[Dataset entries]
== Segment start ==

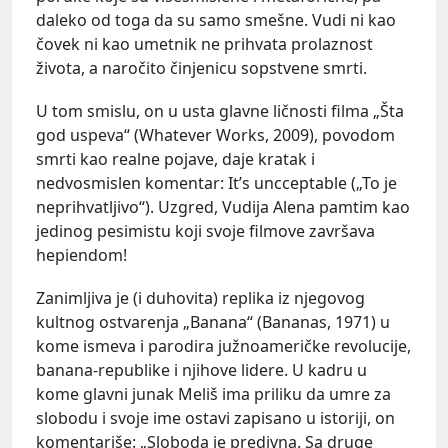
daleko od toga da su samo smešne. Vudi ni kao
čovek ni kao umetnik ne prihvata prolaznost
života, a naročito činjenicu sopstvene smrti.
U tom smislu, on u usta glavne ličnosti filma „Šta
god uspeva“ (Whatever Works, 2009), povodom
smrti kao realne pojave, daje kratak i
nedvosmislen komentar: It’s uncceptable („To je
neprihvatljivo“). Uzgred, Vudija Alena pamtim kao
jedinog pesimistu koji svoje filmove završava
hepiendom!
Zanimljiva je (i duhovita) replika iz njegovog
kultnog ostvarenja „Banana“ (Bananas, 1971) u
kome ismeva i parodira južnoameričke revolucije,
banana-republike i njihove lidere. U kadru u
kome glavni junak Meliš ima priliku da umre za
slobodu i svoje ime ostavi zapisano u istoriji, on
komentariše: „Sloboda je predivna. Sa druge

== Segment end ==

**Task prompt**
From the lines above, copy those that contain the word "svoje".

**Exercise solution**
jedinog pesimistu koji svoje filmove završava
slobodu i svoje ime ostavi zapisano u istoriji, on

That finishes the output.